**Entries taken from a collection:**
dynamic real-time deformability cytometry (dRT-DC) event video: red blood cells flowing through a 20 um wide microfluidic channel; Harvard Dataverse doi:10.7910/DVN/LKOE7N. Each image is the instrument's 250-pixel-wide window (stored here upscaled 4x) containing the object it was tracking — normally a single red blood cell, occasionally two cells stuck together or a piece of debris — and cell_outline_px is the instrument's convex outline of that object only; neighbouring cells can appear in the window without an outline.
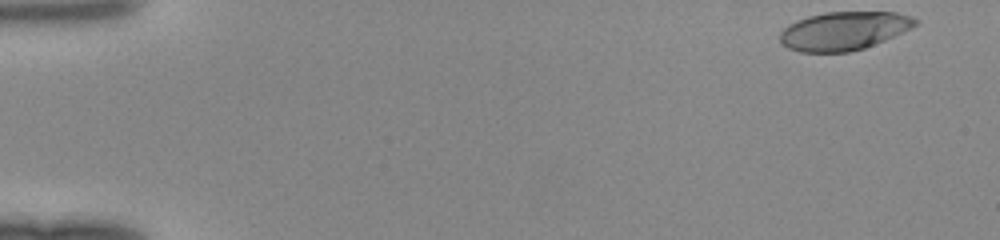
{"species": "human", "species_latin": "Homo sapiens", "temperature_condition": "room temperature", "stored_images_in_passage": 46, "camera_frame_rate_fps": 3000, "um_per_image_px": 0.085, "donor": {"sex": "female"}, "frame": {"image": 1, "passage_image": 1, "time_ms": 0.0, "image_size_px": [1000, 240], "cell_outline_px": [[920, 20], [912, 28], [884, 40], [864, 48], [848, 52], [800, 52], [788, 48], [780, 44], [780, 32], [788, 24], [796, 20], [808, 16], [824, 12], [896, 12], [912, 16]], "centroid_in_image_um": [71.71, 2.62], "position_along_channel_um": 13.3, "area_um2": 30.46}}
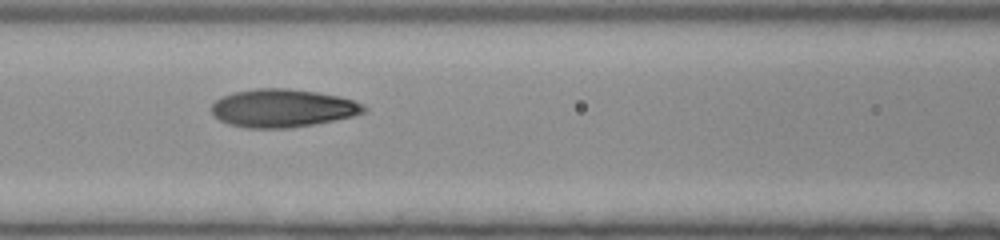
{"frame": {"image": 2, "passage_image": 20, "time_ms": 6.333, "image_size_px": [1000, 240], "cell_outline_px": [[368, 108], [364, 112], [352, 116], [292, 128], [244, 128], [228, 124], [212, 116], [212, 104], [216, 100], [232, 92], [256, 88], [288, 88], [316, 92], [340, 96], [364, 104]], "centroid_in_image_um": [23.99, 9.19], "position_along_channel_um": 142.6, "area_um2": 33.87}}
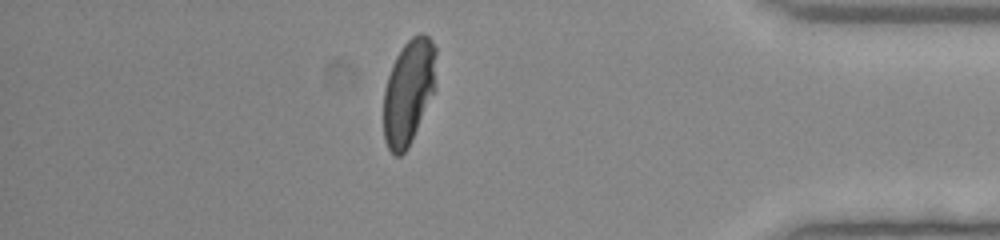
{"frame": {"image": 3, "passage_image": 40, "time_ms": 13.0, "image_size_px": [1000, 240], "cell_outline_px": [[436, 88], [408, 148], [400, 156], [396, 156], [388, 148], [384, 140], [384, 88], [392, 64], [396, 56], [404, 44], [412, 36], [420, 32], [424, 32], [432, 40], [436, 48]], "centroid_in_image_um": [34.75, 7.76], "position_along_channel_um": 400.4, "area_um2": 32.54}}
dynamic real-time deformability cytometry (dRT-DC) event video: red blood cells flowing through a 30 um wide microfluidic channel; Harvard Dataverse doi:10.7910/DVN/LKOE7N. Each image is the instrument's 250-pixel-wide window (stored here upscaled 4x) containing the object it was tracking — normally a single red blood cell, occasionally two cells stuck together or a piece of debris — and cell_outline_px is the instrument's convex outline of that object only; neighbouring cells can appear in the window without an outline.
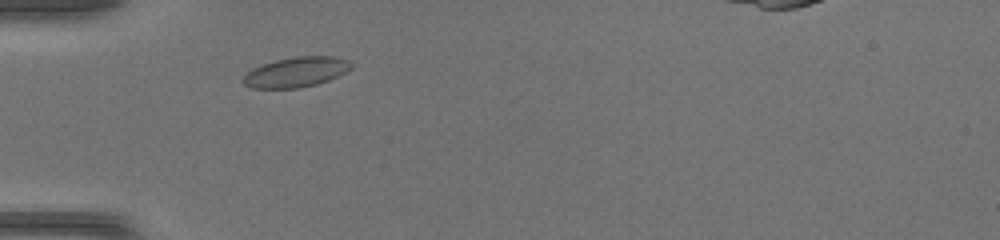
{"species": "common noctule bat (a hibernating species)", "species_latin": "Nyctalus noctula", "temperature_condition": "warm", "stored_images_in_passage": 38, "camera_frame_rate_fps": 3000, "um_per_image_px": 0.085, "animal": {"sex": "female", "body_mass_g": 17.0, "forearm_length_mm": 48.0}, "frame": {"image": 1, "passage_image": 5, "time_ms": 1.333, "image_size_px": [1000, 240], "cell_outline_px": [[352, 68], [348, 72], [328, 80], [316, 84], [300, 88], [252, 88], [244, 84], [240, 80], [252, 68], [276, 60], [296, 56], [332, 56], [348, 60], [352, 64]], "centroid_in_image_um": [25.18, 6.13], "position_along_channel_um": 59.8, "area_um2": 18.96}}
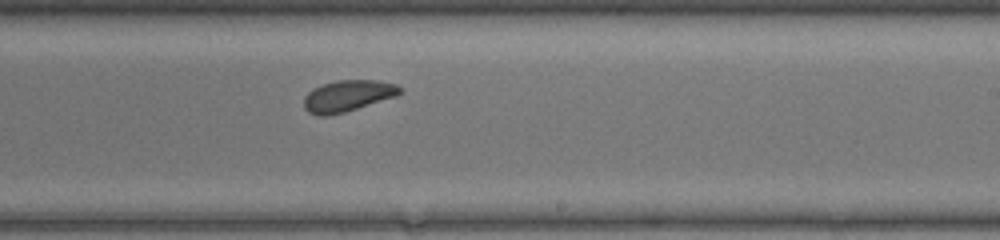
{"frame": {"image": 2, "passage_image": 19, "time_ms": 6.0, "image_size_px": [1000, 240], "cell_outline_px": [[404, 92], [396, 96], [344, 112], [324, 116], [320, 116], [308, 112], [304, 108], [304, 96], [312, 88], [336, 80], [376, 80], [396, 84], [404, 88]], "centroid_in_image_um": [29.57, 8.13], "position_along_channel_um": 259.4, "area_um2": 17.57}}
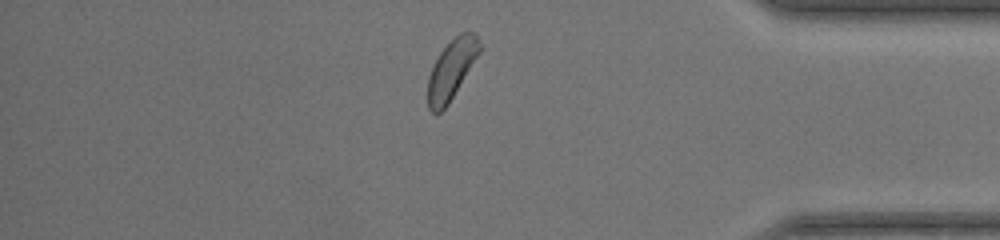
{"frame": {"image": 3, "passage_image": 30, "time_ms": 9.667, "image_size_px": [1000, 240], "cell_outline_px": [[480, 52], [448, 104], [436, 116], [428, 108], [428, 76], [432, 64], [440, 52], [460, 32], [476, 32], [480, 44]], "centroid_in_image_um": [38.36, 5.91], "position_along_channel_um": 396.8, "area_um2": 17.8}}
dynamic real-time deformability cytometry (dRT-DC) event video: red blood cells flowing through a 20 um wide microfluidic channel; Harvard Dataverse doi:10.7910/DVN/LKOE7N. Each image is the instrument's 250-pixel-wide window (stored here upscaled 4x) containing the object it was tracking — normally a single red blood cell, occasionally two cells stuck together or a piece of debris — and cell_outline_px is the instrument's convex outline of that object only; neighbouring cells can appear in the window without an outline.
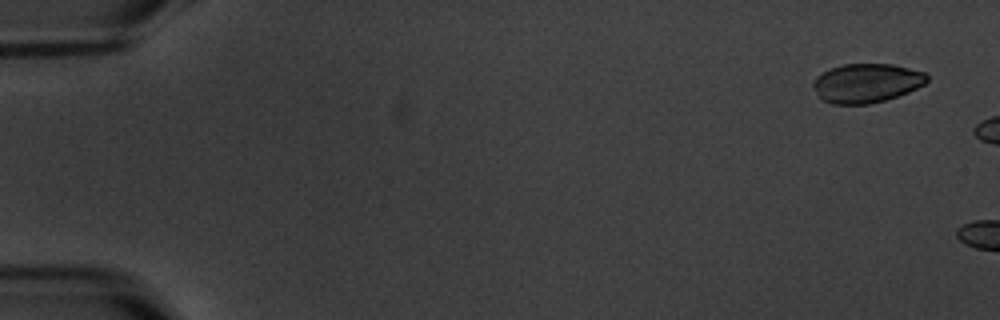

**What this task involves:**
The records shown above are to be repeated exactly, with the pictures left out.

**Answer to this exercise:**
dynamic real-time deformability cytometry (dRT-DC) event video: red blood cells flowing through a 20 um wide microfluidic channel; Harvard Dataverse doi:10.7910/DVN/LKOE7N. Each image is the instrument's 250-pixel-wide window (stored here upscaled 4x) containing the object it was tracking — normally a single red blood cell, occasionally two cells stuck together or a piece of debris — and cell_outline_px is the instrument's convex outline of that object only; neighbouring cells can appear in the window without an outline.
{"species": "human", "species_latin": "Homo sapiens", "temperature_condition": "room temperature", "stored_images_in_passage": 46, "camera_frame_rate_fps": 3000, "um_per_image_px": 0.085, "donor": {"sex": "female"}, "frame": {"image": 1, "passage_image": 1, "time_ms": 0.0, "image_size_px": [1000, 240], "cell_outline_px": [[920, 20], [912, 28], [884, 40], [864, 48], [848, 52], [800, 52], [788, 48], [780, 44], [780, 32], [788, 24], [796, 20], [808, 16], [824, 12], [896, 12], [912, 16]], "centroid_in_image_um": [71.71, 2.62], "position_along_channel_um": 13.3, "area_um2": 30.46}}
{"frame": {"image": 2, "passage_image": 20, "time_ms": 6.333, "image_size_px": [1000, 240], "cell_outline_px": [[368, 108], [364, 112], [352, 116], [292, 128], [244, 128], [228, 124], [212, 116], [212, 104], [216, 100], [232, 92], [256, 88], [288, 88], [316, 92], [340, 96], [364, 104]], "centroid_in_image_um": [23.99, 9.19], "position_along_channel_um": 142.6, "area_um2": 33.87}}
{"frame": {"image": 3, "passage_image": 40, "time_ms": 13.0, "image_size_px": [1000, 240], "cell_outline_px": [[436, 88], [408, 148], [400, 156], [396, 156], [388, 148], [384, 140], [384, 88], [392, 64], [396, 56], [404, 44], [412, 36], [420, 32], [424, 32], [432, 40], [436, 48]], "centroid_in_image_um": [34.75, 7.76], "position_along_channel_um": 400.4, "area_um2": 32.54}}
dynamic real-time deformability cytometry (dRT-DC) event video: red blood cells flowing through a 30 um wide microfluidic channel; Harvard Dataverse doi:10.7910/DVN/LKOE7N. Each image is the instrument's 250-pixel-wide window (stored here upscaled 4x) containing the object it was tracking — normally a single red blood cell, occasionally two cells stuck together or a piece of debris — and cell_outline_px is the instrument's convex outline of that object only; neighbouring cells can appear in the window without an outline.
{"species": "common noctule bat (a hibernating species)", "species_latin": "Nyctalus noctula", "temperature_condition": "warm", "stored_images_in_passage": 38, "camera_frame_rate_fps": 3000, "um_per_image_px": 0.085, "animal": {"sex": "female", "body_mass_g": 17.0, "forearm_length_mm": 48.0}, "frame": {"image": 1, "passage_image": 5, "time_ms": 1.333, "image_size_px": [1000, 240], "cell_outline_px": [[352, 68], [348, 72], [328, 80], [316, 84], [300, 88], [252, 88], [244, 84], [240, 80], [252, 68], [276, 60], [296, 56], [332, 56], [348, 60], [352, 64]], "centroid_in_image_um": [25.18, 6.13], "position_along_channel_um": 59.8, "area_um2": 18.96}}
{"frame": {"image": 2, "passage_image": 19, "time_ms": 6.0, "image_size_px": [1000, 240], "cell_outline_px": [[404, 92], [396, 96], [344, 112], [324, 116], [320, 116], [308, 112], [304, 108], [304, 96], [312, 88], [336, 80], [376, 80], [396, 84], [404, 88]], "centroid_in_image_um": [29.57, 8.13], "position_along_channel_um": 259.4, "area_um2": 17.57}}
{"frame": {"image": 3, "passage_image": 30, "time_ms": 9.667, "image_size_px": [1000, 240], "cell_outline_px": [[480, 52], [448, 104], [436, 116], [428, 108], [428, 76], [432, 64], [440, 52], [460, 32], [476, 32], [480, 44]], "centroid_in_image_um": [38.36, 5.91], "position_along_channel_um": 396.8, "area_um2": 17.8}}
dynamic real-time deformability cytometry (dRT-DC) event video: red blood cells flowing through a 20 um wide microfluidic channel; Harvard Dataverse doi:10.7910/DVN/LKOE7N. Each image is the instrument's 250-pixel-wide window (stored here upscaled 4x) containing the object it was tracking — normally a single red blood cell, occasionally two cells stuck together or a piece of debris — and cell_outline_px is the instrument's convex outline of that object only; neighbouring cells can appear in the window without an outline.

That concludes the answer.